───── RECORDS SHOWN ─────
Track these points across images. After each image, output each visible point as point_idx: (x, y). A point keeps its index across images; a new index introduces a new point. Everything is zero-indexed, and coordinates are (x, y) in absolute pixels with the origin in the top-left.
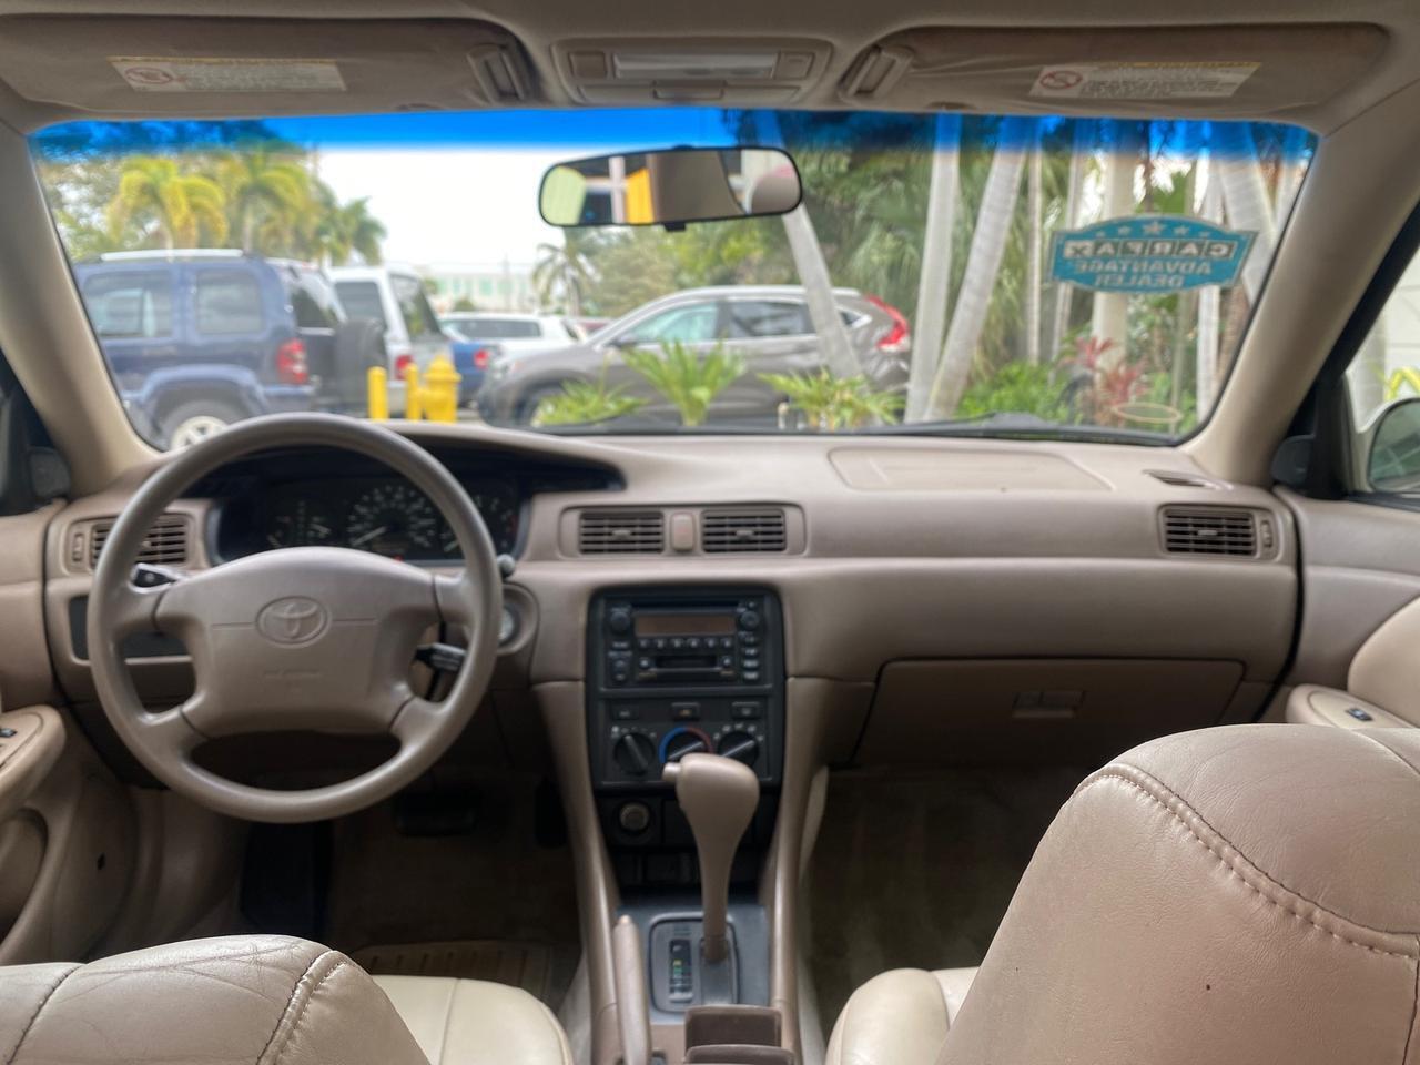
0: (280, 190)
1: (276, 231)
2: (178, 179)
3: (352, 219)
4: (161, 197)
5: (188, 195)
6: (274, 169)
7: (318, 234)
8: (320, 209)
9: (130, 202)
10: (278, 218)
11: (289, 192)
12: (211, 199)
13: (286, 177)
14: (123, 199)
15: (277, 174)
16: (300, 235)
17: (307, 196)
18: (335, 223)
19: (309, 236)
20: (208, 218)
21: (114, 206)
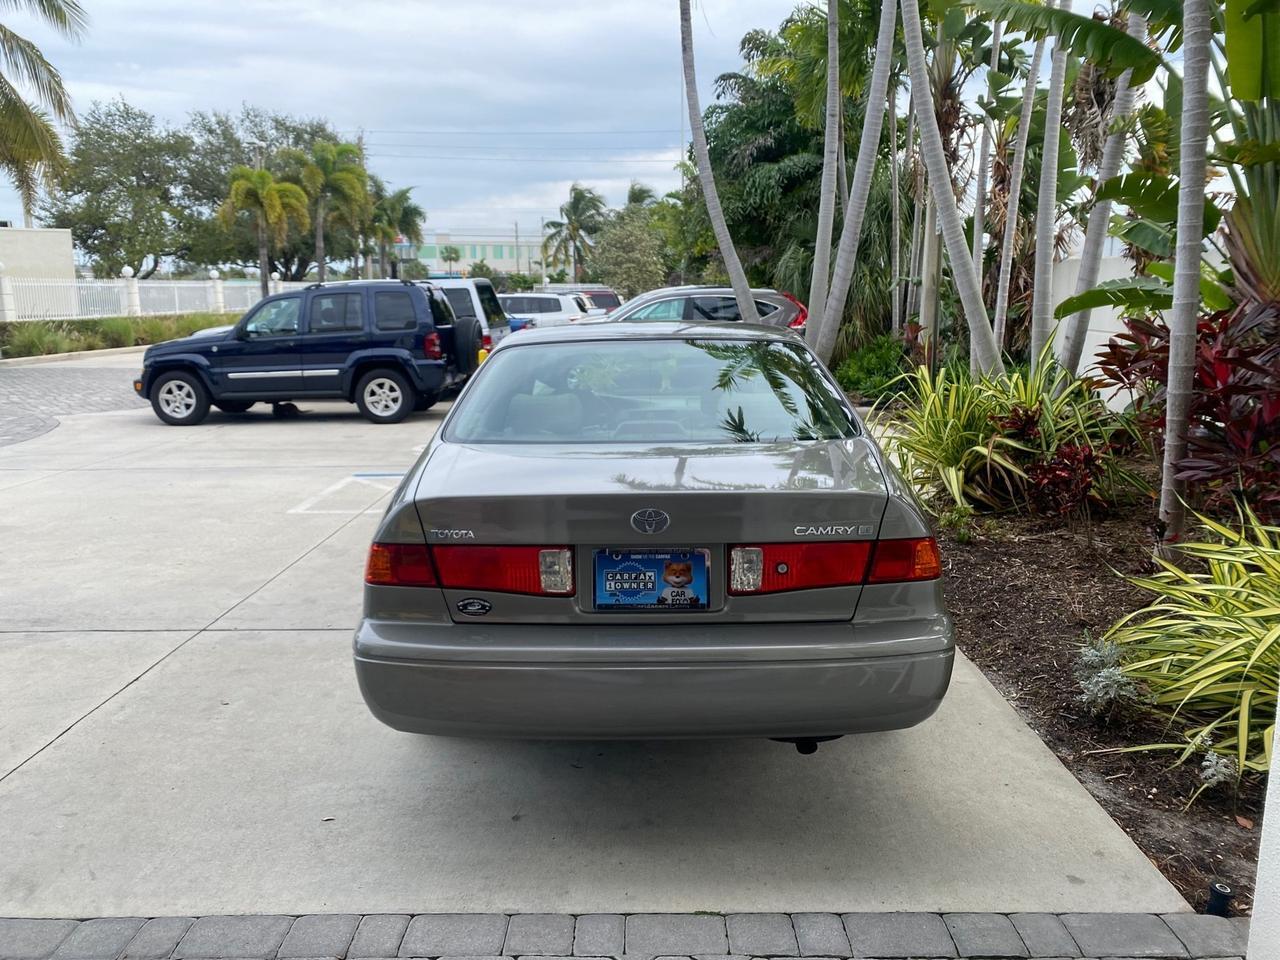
0: (347, 189)
1: (341, 219)
2: (273, 185)
3: (397, 207)
4: (262, 200)
5: (281, 197)
6: (341, 170)
7: (374, 221)
8: (374, 200)
9: (239, 205)
10: (344, 209)
11: (353, 188)
12: (297, 199)
13: (350, 176)
14: (233, 203)
15: (343, 175)
16: (362, 222)
17: (366, 191)
18: (385, 210)
19: (368, 223)
20: (295, 215)
21: (223, 207)
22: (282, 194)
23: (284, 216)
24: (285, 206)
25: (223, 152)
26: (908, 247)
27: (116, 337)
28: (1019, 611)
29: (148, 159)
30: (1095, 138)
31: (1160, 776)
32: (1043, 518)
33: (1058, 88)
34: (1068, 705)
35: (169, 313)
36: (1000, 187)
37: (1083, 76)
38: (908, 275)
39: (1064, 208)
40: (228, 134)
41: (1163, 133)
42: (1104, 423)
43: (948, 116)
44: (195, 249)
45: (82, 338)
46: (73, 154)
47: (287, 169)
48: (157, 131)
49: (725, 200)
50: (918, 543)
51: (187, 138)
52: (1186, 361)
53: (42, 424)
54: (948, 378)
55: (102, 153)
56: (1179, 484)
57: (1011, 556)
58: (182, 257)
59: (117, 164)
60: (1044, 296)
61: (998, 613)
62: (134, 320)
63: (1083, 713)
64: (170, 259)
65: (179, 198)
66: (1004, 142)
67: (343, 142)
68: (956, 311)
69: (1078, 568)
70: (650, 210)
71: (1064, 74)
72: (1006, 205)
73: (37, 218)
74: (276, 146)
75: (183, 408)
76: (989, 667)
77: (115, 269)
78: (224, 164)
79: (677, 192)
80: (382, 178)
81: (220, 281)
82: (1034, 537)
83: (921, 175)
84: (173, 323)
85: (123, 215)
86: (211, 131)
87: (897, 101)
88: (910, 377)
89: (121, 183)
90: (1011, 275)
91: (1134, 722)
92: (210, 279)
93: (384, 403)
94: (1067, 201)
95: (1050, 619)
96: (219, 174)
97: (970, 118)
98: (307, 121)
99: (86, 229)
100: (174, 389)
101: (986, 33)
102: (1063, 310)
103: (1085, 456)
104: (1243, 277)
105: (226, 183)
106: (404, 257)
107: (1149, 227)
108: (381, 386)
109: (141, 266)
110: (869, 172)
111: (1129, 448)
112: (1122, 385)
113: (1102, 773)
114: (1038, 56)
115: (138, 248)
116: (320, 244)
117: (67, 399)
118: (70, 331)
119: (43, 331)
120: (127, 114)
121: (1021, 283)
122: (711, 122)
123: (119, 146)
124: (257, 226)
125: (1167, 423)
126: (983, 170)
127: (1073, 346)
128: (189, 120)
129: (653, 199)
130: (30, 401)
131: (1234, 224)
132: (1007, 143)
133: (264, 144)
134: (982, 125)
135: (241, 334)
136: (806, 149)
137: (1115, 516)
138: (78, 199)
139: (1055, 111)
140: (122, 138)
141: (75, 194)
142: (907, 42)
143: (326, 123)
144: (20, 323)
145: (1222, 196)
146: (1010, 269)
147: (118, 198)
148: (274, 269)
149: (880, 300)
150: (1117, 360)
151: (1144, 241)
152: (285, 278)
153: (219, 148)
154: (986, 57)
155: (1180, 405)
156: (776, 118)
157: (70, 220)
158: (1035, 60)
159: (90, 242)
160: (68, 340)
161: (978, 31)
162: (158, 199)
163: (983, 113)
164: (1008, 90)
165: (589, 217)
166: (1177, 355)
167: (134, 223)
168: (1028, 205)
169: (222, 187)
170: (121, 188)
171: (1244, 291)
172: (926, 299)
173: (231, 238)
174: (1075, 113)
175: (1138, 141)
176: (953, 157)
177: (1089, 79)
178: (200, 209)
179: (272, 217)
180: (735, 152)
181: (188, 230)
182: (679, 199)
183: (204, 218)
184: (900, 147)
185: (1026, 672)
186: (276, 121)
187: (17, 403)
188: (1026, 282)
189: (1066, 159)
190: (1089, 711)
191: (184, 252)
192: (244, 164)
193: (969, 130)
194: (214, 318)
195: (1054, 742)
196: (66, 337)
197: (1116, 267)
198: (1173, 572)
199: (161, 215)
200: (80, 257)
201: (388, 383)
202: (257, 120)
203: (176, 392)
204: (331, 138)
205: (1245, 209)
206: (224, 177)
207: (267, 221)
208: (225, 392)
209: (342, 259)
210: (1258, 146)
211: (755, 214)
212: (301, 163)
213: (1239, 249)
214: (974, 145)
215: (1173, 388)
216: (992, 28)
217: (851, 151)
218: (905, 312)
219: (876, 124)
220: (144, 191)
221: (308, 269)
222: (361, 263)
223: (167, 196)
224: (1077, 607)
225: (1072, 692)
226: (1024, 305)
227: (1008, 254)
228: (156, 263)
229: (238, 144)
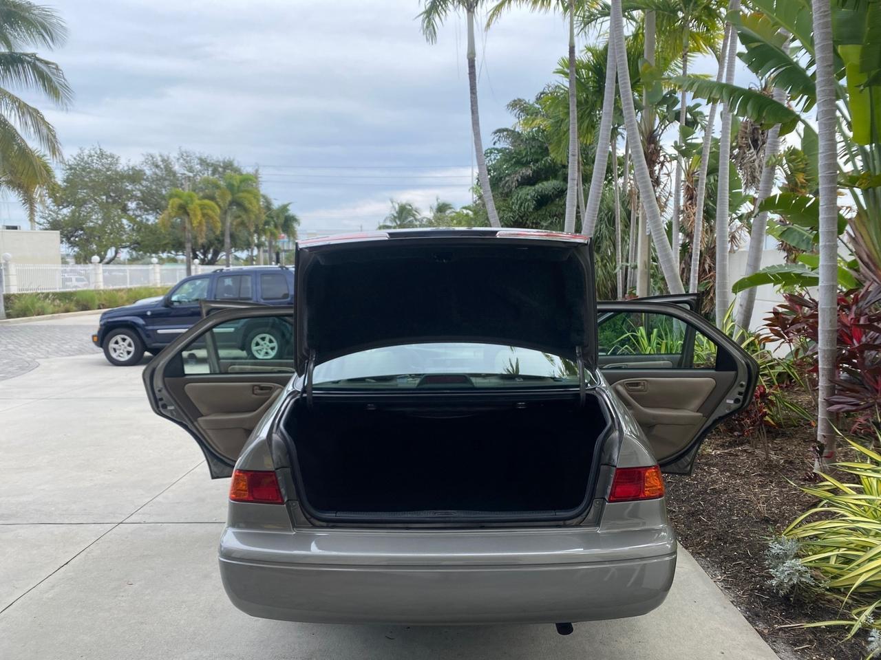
0: (247, 204)
1: (242, 224)
2: (198, 202)
3: (281, 215)
4: (189, 211)
5: (201, 209)
6: (243, 192)
7: (265, 224)
8: (265, 211)
9: (173, 214)
10: (244, 217)
11: (251, 203)
12: (213, 211)
13: (249, 196)
14: (169, 213)
15: (244, 195)
16: (257, 226)
17: (260, 205)
18: (272, 218)
19: (261, 226)
20: (211, 221)
21: (163, 216)
22: (203, 207)
23: (204, 221)
24: (204, 215)
25: (165, 180)
26: (626, 242)
27: (85, 303)
28: (719, 509)
29: (114, 184)
30: (753, 170)
31: (836, 648)
32: (731, 436)
33: (727, 137)
34: (761, 587)
35: (123, 287)
36: (690, 202)
37: (743, 129)
38: (627, 261)
39: (734, 216)
40: (168, 169)
41: (802, 166)
42: (772, 367)
43: (652, 154)
44: (142, 244)
45: (62, 304)
46: (65, 181)
47: (207, 191)
48: (121, 167)
49: (501, 212)
50: (646, 470)
51: (141, 171)
52: (831, 326)
53: (27, 365)
54: (659, 336)
55: (84, 181)
56: (830, 413)
57: (710, 465)
58: (134, 249)
59: (93, 188)
60: (724, 276)
61: (703, 511)
62: (98, 292)
63: (773, 593)
64: (125, 250)
65: (134, 210)
66: (691, 172)
67: (244, 173)
68: (662, 286)
69: (759, 475)
70: (451, 217)
71: (730, 128)
72: (694, 214)
73: (38, 223)
74: (200, 176)
75: (125, 354)
76: (699, 554)
77: (88, 257)
78: (165, 187)
79: (469, 206)
80: (271, 196)
81: (158, 265)
82: (726, 451)
83: (635, 195)
84: (125, 294)
85: (95, 221)
86: (157, 166)
87: (617, 145)
88: (632, 335)
89: (95, 200)
90: (700, 261)
91: (813, 602)
92: (152, 264)
93: (265, 350)
94: (737, 211)
95: (742, 516)
96: (161, 194)
97: (667, 156)
98: (221, 159)
99: (69, 231)
100: (120, 341)
101: (676, 102)
102: (737, 287)
103: (761, 393)
104: (866, 266)
105: (165, 200)
106: (286, 248)
107: (796, 230)
108: (263, 339)
109: (106, 254)
110: (599, 193)
111: (788, 383)
112: (783, 340)
113: (792, 644)
114: (712, 115)
115: (104, 243)
116: (228, 240)
117: (47, 347)
118: (54, 300)
119: (35, 300)
120: (102, 155)
121: (707, 267)
122: (490, 159)
123: (95, 176)
124: (185, 228)
125: (820, 370)
126: (677, 191)
127: (745, 311)
128: (143, 159)
129: (453, 210)
130: (20, 348)
131: (857, 229)
132: (694, 173)
133: (191, 175)
134: (676, 161)
135: (168, 303)
136: (555, 177)
137: (784, 435)
138: (66, 211)
139: (725, 152)
140: (98, 171)
141: (64, 207)
142: (623, 108)
143: (234, 160)
144: (20, 295)
145: (845, 208)
146: (698, 257)
147: (92, 210)
148: (196, 257)
149: (609, 278)
150: (779, 322)
151: (793, 240)
152: (203, 262)
153: (162, 177)
154: (677, 116)
155: (828, 357)
156: (535, 157)
157: (60, 225)
158: (710, 119)
159: (72, 239)
160: (52, 306)
161: (670, 100)
162: (119, 210)
163: (676, 152)
164: (692, 139)
165: (409, 222)
166: (824, 322)
167: (103, 226)
168: (709, 215)
169: (163, 202)
170: (95, 203)
171: (866, 275)
172: (641, 278)
173: (167, 236)
174: (739, 153)
175: (785, 171)
176: (657, 182)
177: (748, 131)
178: (148, 217)
179: (195, 222)
180: (507, 179)
181: (139, 231)
182: (470, 210)
183: (150, 223)
184: (620, 176)
185: (728, 559)
186: (201, 159)
187: (13, 350)
188: (710, 266)
189: (734, 184)
190: (778, 592)
191: (135, 245)
192: (178, 187)
193: (666, 164)
194: (153, 290)
195: (753, 617)
196: (51, 303)
197: (773, 257)
198: (831, 482)
199: (121, 221)
200: (65, 249)
201: (268, 337)
202: (188, 158)
203: (121, 343)
204: (237, 171)
205: (865, 219)
206: (164, 196)
207: (192, 224)
208: (154, 343)
209: (243, 250)
210: (870, 176)
211: (521, 221)
212: (217, 187)
213: (862, 246)
214: (671, 174)
215: (823, 346)
216: (680, 99)
217: (586, 179)
218: (626, 286)
219: (604, 161)
220: (110, 205)
221: (218, 258)
222: (255, 252)
223: (125, 209)
224: (762, 507)
225: (763, 576)
226: (709, 282)
227: (697, 248)
228: (116, 253)
229: (174, 174)
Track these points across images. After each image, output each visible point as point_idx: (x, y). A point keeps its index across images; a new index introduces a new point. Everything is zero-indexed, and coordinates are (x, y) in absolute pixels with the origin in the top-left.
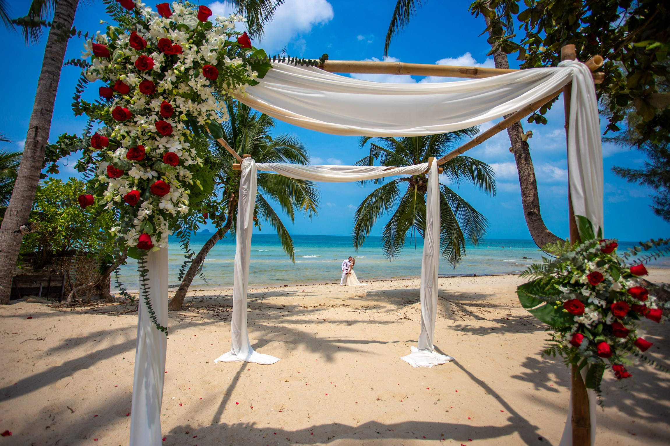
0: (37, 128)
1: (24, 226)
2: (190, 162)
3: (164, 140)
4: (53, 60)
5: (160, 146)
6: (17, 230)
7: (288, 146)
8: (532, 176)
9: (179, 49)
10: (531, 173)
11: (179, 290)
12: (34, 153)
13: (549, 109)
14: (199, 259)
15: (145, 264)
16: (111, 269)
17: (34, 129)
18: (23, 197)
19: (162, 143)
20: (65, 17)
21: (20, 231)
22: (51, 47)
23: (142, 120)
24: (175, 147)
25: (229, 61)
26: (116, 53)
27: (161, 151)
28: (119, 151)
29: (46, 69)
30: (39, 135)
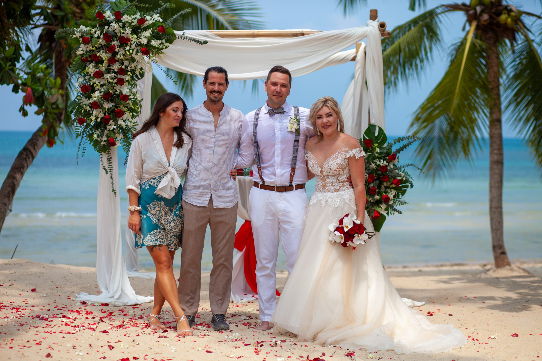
─────
__EXERCISE GOAL__: Lay out the data as a numbered list with blank lines dropped, starting at the very beginning and ending at the line that contains "21: (223, 207)", with both ends included. Leave the pictures out of the answer.

__EXERCISE OUTPUT__:
1. Track these points across images. After each image, output each visible point as point_idx: (x, y). A point keeps its index across images; a new index introduces a new point. Everything is zero-indexed, and coordinates are (x, y) in absolute pixels with the origin in the top-left.
2. 0: (280, 190)
3. 1: (276, 231)
4. 2: (178, 179)
5. 3: (352, 219)
6. 4: (161, 197)
7. 5: (188, 195)
8. 6: (274, 169)
9. 7: (318, 234)
10. 8: (320, 209)
11. 9: (130, 202)
12. 10: (278, 218)
13. 11: (289, 192)
14. 12: (211, 199)
15. 13: (286, 177)
16. 14: (123, 199)
17. 15: (277, 174)
18. 16: (300, 235)
19. 17: (307, 196)
20. 18: (335, 223)
21. 19: (309, 236)
22. 20: (208, 218)
23. 21: (114, 206)
24. 0: (347, 189)
25. 1: (341, 219)
26. 2: (273, 185)
27. 3: (397, 207)
28. 4: (262, 200)
29. 5: (281, 197)
30. 6: (341, 170)
31. 7: (374, 221)
32. 8: (374, 200)
33. 9: (239, 205)
34. 10: (344, 209)
35. 11: (353, 188)
36. 12: (297, 199)
37. 13: (350, 176)
38. 14: (233, 203)
39. 15: (343, 175)
40. 16: (362, 222)
41. 17: (366, 191)
42. 18: (385, 210)
43. 19: (368, 223)
44. 20: (295, 215)
45. 21: (223, 207)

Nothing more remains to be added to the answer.